#### Что сделать 1:
Выпишите из фрагмента о «Мертвых душах» всё от слов «Стремление Гоголя придать» и до слов «мощности заезда проекции.».
#### Что сделать 2:
Чем, по мысли Гоголя, является первый том, согласно фрагменту о «Мертвых душах»?

#### Фрагмент:

У Белинского, надо заметить, при крайне восторженной оценке 'Мертвых Душ', которые безмерно выше всего, что создал Гоголь, и составляют эпоху в русской литературе, не было твердости и постоянства в их истолковании. Считая величайшей заслугой поэмы Гоголя осязаемо проступающую повсюду 'субъективность', отчего и название 'поэма' имеет нешуточный, далеко идущий, хотя и не вполне еще ясный, смысл ('Отечественные записки', 1842, № 7), Белинский вскоре присоединился к распространенному мнению, что такое название, как и всё содержание поэмы, носит юмористический характер ('Отечественные записки', 1842, № 11). По мере прояснения идеалов Гоголя и его славянофильского круга, гоголевская 'субъективность' начинает раздражать и тяготить Белинского, и он отдает предпочтение объективной картине действительности, склоняясь, в общем, к трактовке, от которой вначале так решительно отмежевался:
'Нельзя ошибочнее смотреть на 'Мертвые Души' и грубее понимать их, как видя в них сатиру' ('Отечественные записки', 1842, № 7).
Стремление Гоголя придать поэме абрис чего-то неизмеримо большего, чем она сама по себе, на сегодняшний день, содержит, питалось надеждой, что в последующем продолжении, во втором и третьем томах, автор оправдает достойным образом свои таинственные обещания. Но в том, как он, не дожидаясь часа, предуведомлял об этом и вводил, вопреки очевидности, как бы другое дыхание в рассказ о похождениях Чичикова, резко меняя тональность речи и словно маня присутствием монументального плана, который едва выказывает себя, но полон уже самонадеянной веры в свое ближайшее осуществление, заключался и определенный расчет, позволивший 'Мертвым Душам' взять разгон на 'поэму' и, заручившись ее величием, вылиться в тот апофеоз прозы, каким они прозвучали в своей незавершенной и в то же время уже достаточно ощутимой по мощности заезда проекции.
По мысли Гоголя, первый том это всего лишь вступление в поэму, но оттого, что впереди ему маячит поэма во всей ее силе и шири, само вступление перенимает черты своего грядущего облика и одновременно, по своему вступительному недостоинству, по контрасту с тем, во что она собирается вырасти, обретает смелость реализовать наличный материал во всем его непрезентабельном образе и объеме. Итак, 'поэма' кладет печать не только на 'поэтичность' или 'лиризм' 'Мертвых Душ', но на весь их образный строй, допуская им, будучи выше себя, быть самими собою и осуществиться в заведомо сниженном, прозаическом виде. Рекомендации Белинского попросту игнорировать напыщенные тирады автора, не вяжущиеся с объективной картиной, лишали 'Мертвые Души' крыльев и прав и на самую эту картину. Лишь располагая потенцией на что-то грандиозное в дальнейшем своем построении, они набирались решимости так долго и нудно влачиться по жизненной пыли, подготовляя эффект торжественного въезда в поэму.

[Фотографии людей с ключевыми точками]
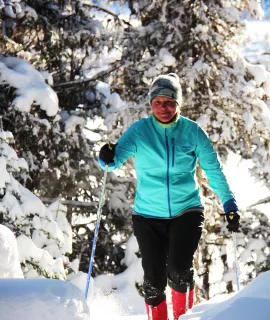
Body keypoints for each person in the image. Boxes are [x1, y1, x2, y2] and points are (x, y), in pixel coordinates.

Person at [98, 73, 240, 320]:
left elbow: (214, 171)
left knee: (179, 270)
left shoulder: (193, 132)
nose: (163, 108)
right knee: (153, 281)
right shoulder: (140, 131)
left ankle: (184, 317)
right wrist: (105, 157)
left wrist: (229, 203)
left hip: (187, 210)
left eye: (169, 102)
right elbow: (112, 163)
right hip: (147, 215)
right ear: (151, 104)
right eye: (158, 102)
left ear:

#### Письменный ответ 1:
Стремление Гоголя придать поэме абрис чего-то неизмеримо большего, чем она сама по себе, на сегодняшний день, содержит, питалось надеждой, что в последующем продолжении, во втором и третьем томах, автор оправдает достойным образом свои таинственные обещания. Но в том, как он, не дожидаясь часа, предуведомлял об этом и вводил, вопреки очевидности, как бы другое дыхание в рассказ о похождениях Чичикова, резко меняя тональность речи и словно маня присутствием монументального плана, который едва выказывает себя, но полон уже самонадеянной веры в свое ближайшее осуществление, заключался и определенный расчет, позволивший 'Мертвым Душам' взять разгон на 'поэму' и, заручившись ее величием, вылиться в тот апофеоз прозы, каким они прозвучали в своей незавершенной и в то же время уже достаточно ощутимой по мощности заезда проекции.

#### Письменный ответ 2:
Всего лишь вступлением в поэму.